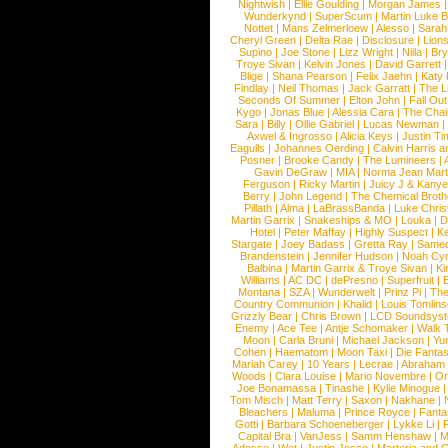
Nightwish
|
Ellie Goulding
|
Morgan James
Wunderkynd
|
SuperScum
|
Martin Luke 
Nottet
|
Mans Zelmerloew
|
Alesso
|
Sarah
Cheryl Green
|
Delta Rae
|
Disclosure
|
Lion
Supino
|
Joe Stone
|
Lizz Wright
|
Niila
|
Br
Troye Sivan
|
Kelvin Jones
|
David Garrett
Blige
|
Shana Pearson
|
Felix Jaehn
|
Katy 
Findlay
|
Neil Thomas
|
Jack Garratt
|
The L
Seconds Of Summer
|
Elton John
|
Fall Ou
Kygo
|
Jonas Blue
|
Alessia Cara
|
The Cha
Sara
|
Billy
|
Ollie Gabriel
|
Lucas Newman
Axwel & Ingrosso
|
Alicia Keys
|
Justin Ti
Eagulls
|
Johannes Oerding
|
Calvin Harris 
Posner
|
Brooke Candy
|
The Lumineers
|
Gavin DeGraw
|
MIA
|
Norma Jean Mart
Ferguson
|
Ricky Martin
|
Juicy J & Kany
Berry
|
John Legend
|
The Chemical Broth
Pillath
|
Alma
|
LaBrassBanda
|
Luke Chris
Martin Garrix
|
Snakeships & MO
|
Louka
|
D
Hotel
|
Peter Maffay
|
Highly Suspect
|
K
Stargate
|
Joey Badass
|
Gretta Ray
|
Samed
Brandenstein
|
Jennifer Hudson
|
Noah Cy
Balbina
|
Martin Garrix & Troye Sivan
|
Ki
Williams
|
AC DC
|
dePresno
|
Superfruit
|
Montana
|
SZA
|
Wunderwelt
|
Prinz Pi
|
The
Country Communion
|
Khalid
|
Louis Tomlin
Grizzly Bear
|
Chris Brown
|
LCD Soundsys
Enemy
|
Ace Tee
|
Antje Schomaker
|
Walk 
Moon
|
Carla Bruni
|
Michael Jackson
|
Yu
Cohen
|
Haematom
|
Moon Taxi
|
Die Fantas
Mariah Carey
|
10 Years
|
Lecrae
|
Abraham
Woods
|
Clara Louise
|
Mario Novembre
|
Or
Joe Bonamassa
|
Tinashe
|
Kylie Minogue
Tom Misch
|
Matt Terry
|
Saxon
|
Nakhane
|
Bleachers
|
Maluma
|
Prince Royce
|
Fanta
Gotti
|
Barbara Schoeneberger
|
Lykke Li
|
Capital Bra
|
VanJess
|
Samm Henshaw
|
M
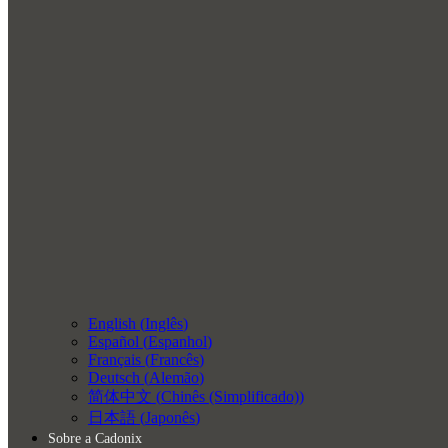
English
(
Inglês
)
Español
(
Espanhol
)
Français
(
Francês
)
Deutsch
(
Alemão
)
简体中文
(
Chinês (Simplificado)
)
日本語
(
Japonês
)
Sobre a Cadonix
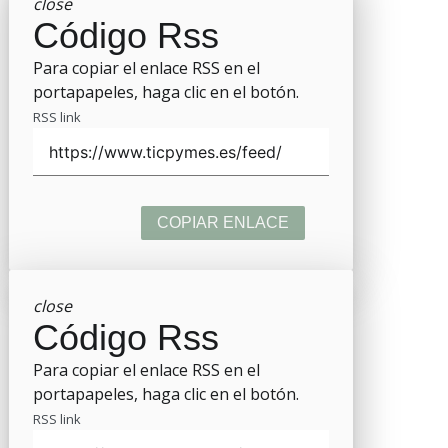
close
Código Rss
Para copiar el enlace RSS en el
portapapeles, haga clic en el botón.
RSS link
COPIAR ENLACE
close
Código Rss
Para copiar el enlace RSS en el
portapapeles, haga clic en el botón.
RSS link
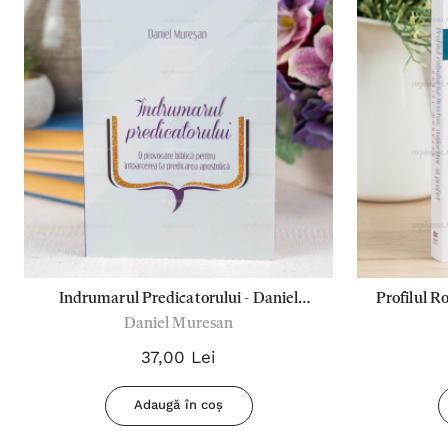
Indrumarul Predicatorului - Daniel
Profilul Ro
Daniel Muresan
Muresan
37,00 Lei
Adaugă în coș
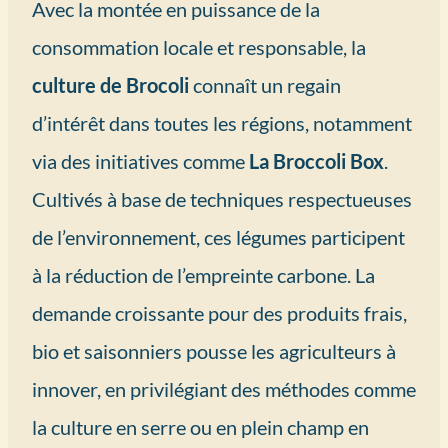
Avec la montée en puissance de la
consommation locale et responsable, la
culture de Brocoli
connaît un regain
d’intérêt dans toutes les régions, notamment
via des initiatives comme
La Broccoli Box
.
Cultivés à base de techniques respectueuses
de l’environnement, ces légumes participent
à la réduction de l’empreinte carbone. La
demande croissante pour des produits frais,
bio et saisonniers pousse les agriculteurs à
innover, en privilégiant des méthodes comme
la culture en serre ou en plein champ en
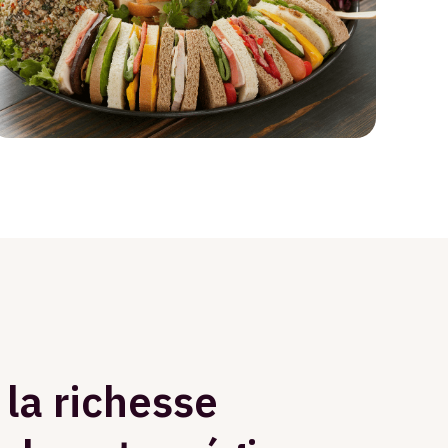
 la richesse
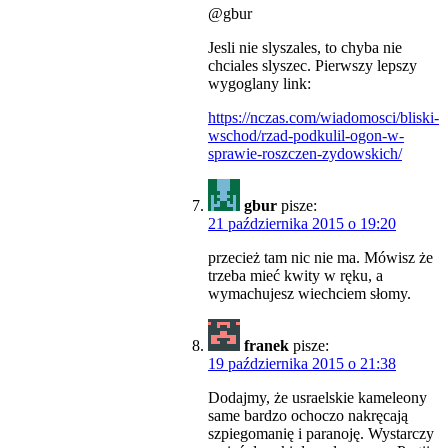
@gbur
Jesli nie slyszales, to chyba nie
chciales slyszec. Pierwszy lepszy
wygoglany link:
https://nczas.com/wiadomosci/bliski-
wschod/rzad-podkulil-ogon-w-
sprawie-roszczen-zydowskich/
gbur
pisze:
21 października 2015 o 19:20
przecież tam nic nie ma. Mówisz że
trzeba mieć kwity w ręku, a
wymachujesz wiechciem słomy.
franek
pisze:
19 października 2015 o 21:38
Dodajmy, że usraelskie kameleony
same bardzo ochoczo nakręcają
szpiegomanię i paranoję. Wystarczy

|---|

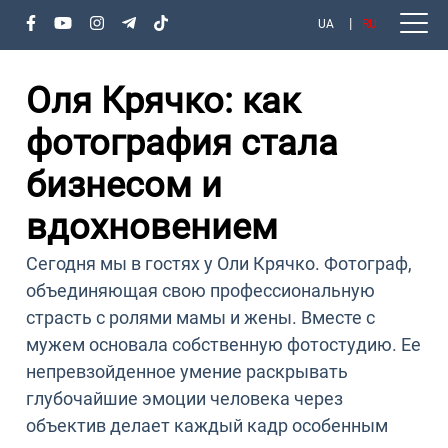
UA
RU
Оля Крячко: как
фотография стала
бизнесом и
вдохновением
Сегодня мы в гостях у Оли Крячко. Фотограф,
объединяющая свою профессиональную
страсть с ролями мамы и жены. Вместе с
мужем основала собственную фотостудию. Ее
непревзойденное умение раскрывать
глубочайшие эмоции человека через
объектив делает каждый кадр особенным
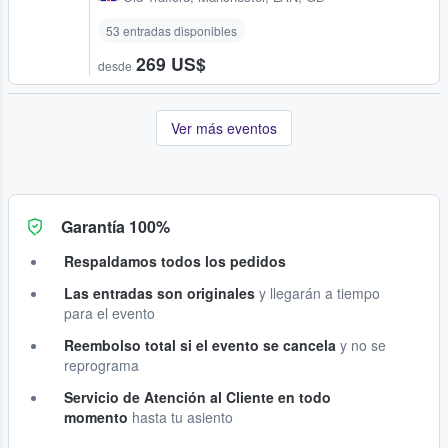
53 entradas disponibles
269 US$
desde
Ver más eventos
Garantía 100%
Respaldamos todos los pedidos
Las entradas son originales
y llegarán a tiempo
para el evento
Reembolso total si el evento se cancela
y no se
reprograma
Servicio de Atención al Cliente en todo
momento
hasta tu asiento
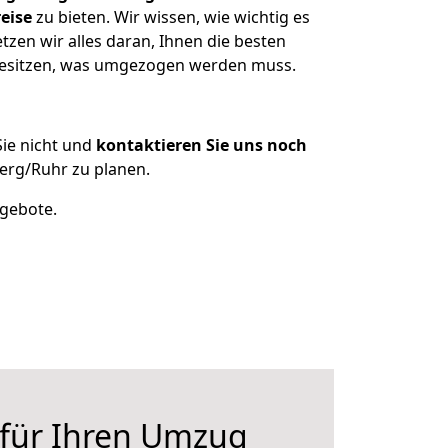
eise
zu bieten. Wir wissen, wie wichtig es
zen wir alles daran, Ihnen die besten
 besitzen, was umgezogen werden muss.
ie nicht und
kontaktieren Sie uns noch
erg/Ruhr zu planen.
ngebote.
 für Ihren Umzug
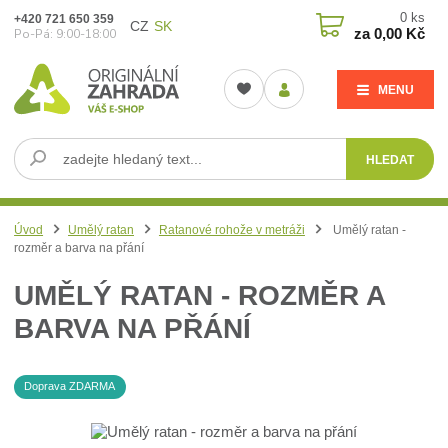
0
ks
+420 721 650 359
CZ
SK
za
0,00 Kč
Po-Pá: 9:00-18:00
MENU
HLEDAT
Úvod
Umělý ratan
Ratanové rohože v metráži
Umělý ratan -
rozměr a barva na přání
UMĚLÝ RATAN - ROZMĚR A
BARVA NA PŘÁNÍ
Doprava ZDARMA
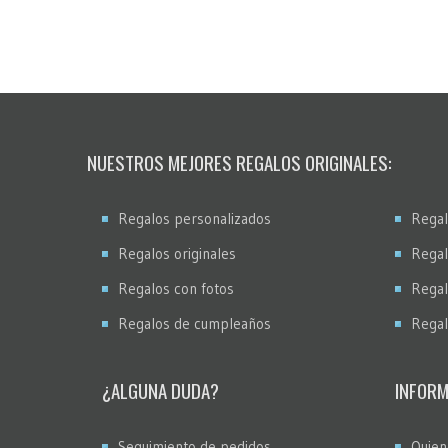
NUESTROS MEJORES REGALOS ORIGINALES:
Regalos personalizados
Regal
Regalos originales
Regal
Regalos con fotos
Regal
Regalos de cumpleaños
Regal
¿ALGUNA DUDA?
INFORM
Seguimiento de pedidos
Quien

|---|

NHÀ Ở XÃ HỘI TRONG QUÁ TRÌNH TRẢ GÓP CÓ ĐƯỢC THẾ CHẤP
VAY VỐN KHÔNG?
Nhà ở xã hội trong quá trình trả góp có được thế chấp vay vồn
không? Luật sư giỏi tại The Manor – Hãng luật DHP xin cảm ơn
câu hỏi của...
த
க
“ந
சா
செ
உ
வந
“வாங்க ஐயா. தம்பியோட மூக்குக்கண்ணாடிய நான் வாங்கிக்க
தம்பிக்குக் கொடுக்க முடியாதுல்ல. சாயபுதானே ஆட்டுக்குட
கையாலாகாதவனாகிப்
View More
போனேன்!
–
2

|---|

* [EXERCISE AIM]:
Within these entries, output exactly the lines starting at the one with "Snakeships & MO" and finishing at the one with "szpiegomanię i paranoję. Wystarczy". Leave pictures out of the output.

* [RESULT FOR THIS EXERCISE]:
Snakeships & MO
|
Louka
|
D
Hotel
|
Peter Maffay
|
Highly Suspect
|
K
Stargate
|
Joey Badass
|
Gretta Ray
|
Samed
Brandenstein
|
Jennifer Hudson
|
Noah Cy
Balbina
|
Martin Garrix & Troye Sivan
|
Ki
Williams
|
AC DC
|
dePresno
|
Superfruit
|
Montana
|
SZA
|
Wunderwelt
|
Prinz Pi
|
The
Country Communion
|
Khalid
|
Louis Tomlin
Grizzly Bear
|
Chris Brown
|
LCD Soundsys
Enemy
|
Ace Tee
|
Antje Schomaker
|
Walk 
Moon
|
Carla Bruni
|
Michael Jackson
|
Yu
Cohen
|
Haematom
|
Moon Taxi
|
Die Fantas
Mariah Carey
|
10 Years
|
Lecrae
|
Abraham
Woods
|
Clara Louise
|
Mario Novembre
|
Or
Joe Bonamassa
|
Tinashe
|
Kylie Minogue
Tom Misch
|
Matt Terry
|
Saxon
|
Nakhane
|
Bleachers
|
Maluma
|
Prince Royce
|
Fanta
Gotti
|
Barbara Schoeneberger
|
Lykke Li
|
Capital Bra
|
VanJess
|
Samm Henshaw
|
M
English
(
Inglês
)
Español
(
Espanhol
)
Français
(
Francês
)
Deutsch
(
Alemão
)
简体中文
(
Chinês (Simplificado)
)
日本語
(
Japonês
)
Sobre a Cadonix
close
Código Rss
Para copiar el enlace RSS en el
portapapeles, haga clic en el botón.
RSS link
COPIAR ENLACE
close
Código Rss
Para copiar el enlace RSS en el
portapapeles, haga clic en el botón.
RSS link
Indrumarul Predicatorului - Daniel
Profilul Ro
Daniel Muresan
Muresan
37,00 Lei
Adaugă în coș
Avec la montée en puissance de la
consommation locale et responsable, la
culture de Brocoli
connaît un regain
d’intérêt dans toutes les régions, notamment
via des initiatives comme
La Broccoli Box
.
Cultivés à base de techniques respectueuses
de l’environnement, ces légumes participent
à la réduction de l’empreinte carbone. La
demande croissante pour des produits frais,
bio et saisonniers pousse les agriculteurs à
innover, en privilégiant des méthodes comme
la culture en serre ou en plein champ en
 la richesse
@gbur
Jesli nie slyszales, to chyba nie
chciales slyszec. Pierwszy lepszy
wygoglany link:
https://nczas.com/wiadomosci/bliski-
wschod/rzad-podkulil-ogon-w-
sprawie-roszczen-zydowskich/
gbur
pisze:
21 października 2015 o 19:20
przecież tam nic nie ma. Mówisz że
trzeba mieć kwity w ręku, a
wymachujesz wiechciem słomy.
franek
pisze:
19 października 2015 o 21:38
Dodajmy, że usraelskie kameleony
same bardzo ochoczo nakręcają
szpiegomanię i paranoję. Wystarczy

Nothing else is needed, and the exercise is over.